My brain is fried. Marty’s visit is progressing rather nicely, though I am so burning the candle at both ends these days. Last night, Marty, Abbie, a buddy of Abbie’s I’ll call Spike, Raquel & Chauncy and I met up at local karaoke hotspot, The Mint. We drank like fish while listening to both the superb and the god-awful renditions of popular songs that are the backbone of any night at a karaoke bar. Some of us even took the stage ourselves. Here is our party’s set list:

Me:
"(I’m Not your) Steppin’ Stone" by the Monkees and
"Is There Something I Should Know?" by Duran Duran

I thought I performed pretty well--reasonably in tune and with a fair amount of emotion mixed in with just a touch of cheekiness. I know of myself that I’m not the worst singer, but also, by far, not the best.

Chauncy:
"Cruel To Be Kind" by Nick Lowe

...a classic Chauncy pick, aficionado that he is of fine pop form. We both agreed that Nick Lowe is one of the best pop song writers alive.

Marty:
"Africa" by early Eighties ‘Supergroup,’ Toto*
"Dream On" by Aerosmith
"Stayin’ Alive" by the Bee Gees

and I could swear he did a fourth song, but he denies this. I was pretty tipsy, but I really, really thought he’d done four. Anyway, Marty is a natch at karaoke; he has no shame and can deliver--at top volume--an impressive falsetto.
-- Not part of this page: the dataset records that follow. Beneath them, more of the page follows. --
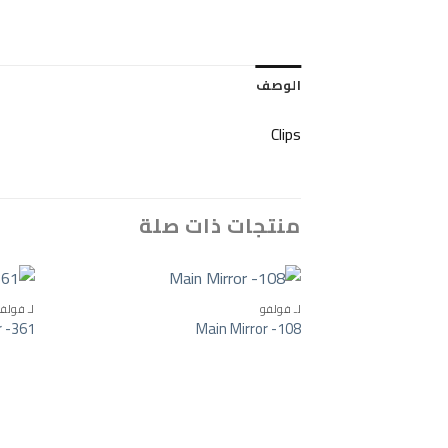
الوصف
Clips
منتجات ذات صلة
لـ فولفو
لـ فولف
r -361
Main Mirror -108
o wishlist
So we stayed at the Mint til about 1:00 am or so (we lost Raquel and Chauncy by about midnight--them being reasonable folks and all), and then Abbie, Marty, me and Spike headed over to the Lucky 13, an über hipster bar a couple blocks up Market Street. We had tequila shots (egads! Is this becoming a habit?) and I ran into an old friend of Mrs. C’s, the sweetest guy ever, Crash. It’s kind of funny, running into people you know in a bar at 1:30 am on a Wednesday--er, Thursday morning. Then Abbie, Marty, and I went to get diner food, which was a good idea, ‘cause it grounded me down from being so sloshed. I was hating myself somethin’ fierce, though, when I looked at my watch and it told me I’d be getting about four hours of sleep before work in the morning. Pretty silly stuff. Anyway, this is the kind of thing that happens when Marty’s in town.
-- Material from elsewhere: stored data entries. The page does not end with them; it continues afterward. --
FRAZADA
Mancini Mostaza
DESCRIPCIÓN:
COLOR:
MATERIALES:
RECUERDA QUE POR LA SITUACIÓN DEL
And I’d like to add, officially, that I’m bummed that Marty’s partner in crime, Elvira, wasn’t able to make the trip this time. I haven’t seen her since their wedding in July, and it would have been a ball to have her in on the shenanigans this week. So, hey, Elvira--missing you out here. I hope you’re enjoying your holiday, too.

• • •

There is a whole realm of catch up to do about my job situation, but I’m gonna save it for after Marty leaves. Too much fun to be had, yet. There’s good news, but also it’s a bit daunting. Suffice it to say, there is some forward momentum in my work life, finally, and I’m beginning to see myself pulling it together for the first time in a long, long while. I’ll just leave you with that vaguery for now.
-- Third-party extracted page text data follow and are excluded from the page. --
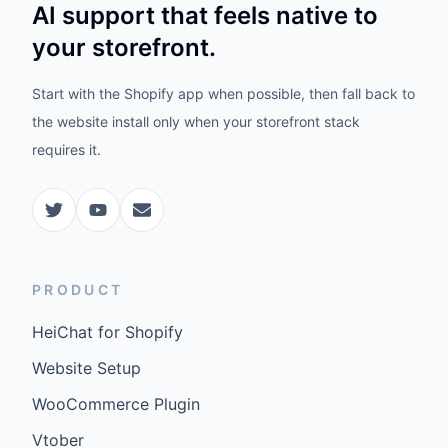
AI support that feels native to
your storefront.
Start with the Shopify app when possible, then fall back to
the website install only when your storefront stack
requires it.
PRODUCT
HeiChat for Shopify
Website Setup
WooCommerce Plugin
Vtober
Love you all out there. Hope the springtime is treating you kindly.

Kisses,
Bree

_______________________

*For many years, I’ve held fast to a philosophy about bands which I will share with you now. Bands that are named after cities, states, countries, or continents are, with only one exception, destined to be catastrophically cheesey (sometimes in an endearing way, but cheesey just the same). The exceptional case, in my opinion, is the band Berlin, which stands wholly apart from this bunch stylistically, regardless of whether you like them or not (and I do). But consider any other band named after a geopolitical descriptor of place, and I guarantee that you will find the common thread: they all play epic, schmaltzy, self-congratulatory fluff: Chicago, for instance, or Asia. Europe, or Boston. Go ahead, try it. Alabama, America. Ugh. And I’ve always associated Toto with this same genre, even though Toto is named Toto. But I guess, given that their most popular song was called “Africa” and that one could make the easy association of Toto with the state of Kansas, as in, “Toto, I don’t think we’re in Kansas anymore...” it’s a small leap to make. Did I mention that I hate the band Kansas?